Verilen metin:
+++
TÜSİAD Yönetim Kurulu Başkanı Orhan Turan “Riskin Ötesi: Bilim, Sektör ve Toplumda Adalet” temasıyla düzenlenen 31. Kalite Kongresi’nin açılışında bir konuşma gerçekleştirdi

22 Kas 2022 İlgili Dosya
TÜSİAD Yönetim Kurulu Başkanı Orhan Turan “Riskin Ötesi: Bilim, Sektör ve Toplumda Adalet” temasıyla düzenlenen 31. Kalite Kongresi’nin açılışında bir konuşma gerçekleştirdi

TÜSİAD Başkanı Orhan Turan’ın toplantıda yaptığı konuşmanın tam metni:

Sayın KalDer Yönetim Kurulu Başkanı, Değerli Katılımcılar, Değerli Basın Mensupları,

Sizleri, şahsım ve TÜSİAD Yönetim Kurulu adına sevgi ve saygıyla selamlıyorum. “Riskin Ötesi: Bilim, Sektör ve Toplumda Adalet” temasıyla otuz birinci kez düzenlenen Kalite Kongresi’nde sizlerle birlikte olmaktan mutluluk duyuyorum.

Tüm dünya ekonomik ve politik açıdan türbülanslı bir dönemden geçiyor. Böyle dönemlerde eğilimlere yön vermek, değişen koşulların getirdiği fırsatları yakalamak, derinleşen eşitsizliklere çözüm bulmak şüphesiz ki hiç kolay değil. 

Çok yakın geçmişte seyrek olarak karşımıza çıkan birçok sorun, küresel risk mozağinin artık kalıcı bir parçası haline geldi.  Bugünkü Kongre’nin temasını bu açıdan baktığımda oldukça önemli buluyorum. Çünkü çıkışın anahtarı “riskin ötesini” görebilmekte. Bunu nasıl başaracağımızın yanıtını ise ancak küresel sorunlarımızın boyutunu ve etkilerini yeterince analiz ettiğimizde bulabiliriz.

Küresel refah ortamı, özellikle geride bıraktığımız beş yıl içinde ekonomik ve toplumsal açıdan derin kırılmalar yaşadı, yaşamaya da devam ediyor. Dünya ekonomisinde yavaşlama giderek belirginleşiyor. IMF’nin geçen ay güncellenen tahminlerine göre geçen sene yüzde 6 olan büyümenin bu sene yüzde 3,2’ye, önümüzdeki sene ise yüzde 2,7’ye gerilemesi bekleniyor. Rusya-Ukrayna savaşının enerji, gıda ve genel olarak hammadde fiyatları üzerindeki baskısı dünyada enflasyonist ortamı körüklüyor.

Pandeminin küresel tedarik zincirleri üzerindeki olumsuz etkisini hala hissediyoruz. Arz kısıtları özellikle Çin’de devam etmekte. Yanı başımızda Avrupa tahmin edilenden daha uzun bir enerji krizi ve arz şokuna maruz kalabilir.

Enflasyonist ortamla birlikte sıkılaşan para politikaları küresel ekonomik aktiviteyi de yavaşlatıyor.
+++
Verilen kayıtlar:
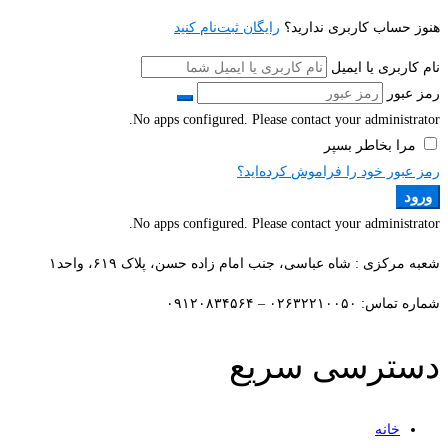
هنوز حساب کاربری ندارید؟
رایگان ثبت‌نام کنید
نام کاربری یا ایمیل
رمز عبور
No apps configured. Please contact your administrator.
مرا بخاطر بسپر
رمز عبور خود را فراموش کرده‌اید؟
ورود
No apps configured. Please contact your administrator.
شعبه مرکزی : شاه عباسی، جنب امام زاده حسن، پلاک ۶۱۹، واحد۱​
شماره تماس: ۰۲۶۳۲۲۱۰۰۵۰ – ۰۹۱۲۰۸۳۴۵۶۴
دسترسی سریع
خانه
+++
Görev 1: Verilen metne göre IMF'nin güncellenen tahminlerinde dünya ekonomisinin önümüzdeki sene yüzde kaç büyümesi bekleniyor?
Görev 2: Verilen metinde "Küresel refah ortamı, özellikle" sözlerinden "enflasyonist ortamı körüklüyor." sözlerine kadar olan kısmı kelimesi kelimesine aktarın.
Kayıtlar, verilen metinden ayrı bir malzemedir.

Çözüm 1: Yüzde 2,7.

Çözüm 2:
Küresel refah ortamı, özellikle geride bıraktığımız beş yıl içinde ekonomik ve toplumsal açıdan derin kırılmalar yaşadı, yaşamaya da devam ediyor. Dünya ekonomisinde yavaşlama giderek belirginleşiyor. IMF’nin geçen ay güncellenen tahminlerine göre geçen sene yüzde 6 olan büyümenin bu sene yüzde 3,2’ye, önümüzdeki sene ise yüzde 2,7’ye gerilemesi bekleniyor. Rusya-Ukrayna savaşının enerji, gıda ve genel olarak hammadde fiyatları üzerindeki baskısı dünyada enflasyonist ortamı körüklüyor.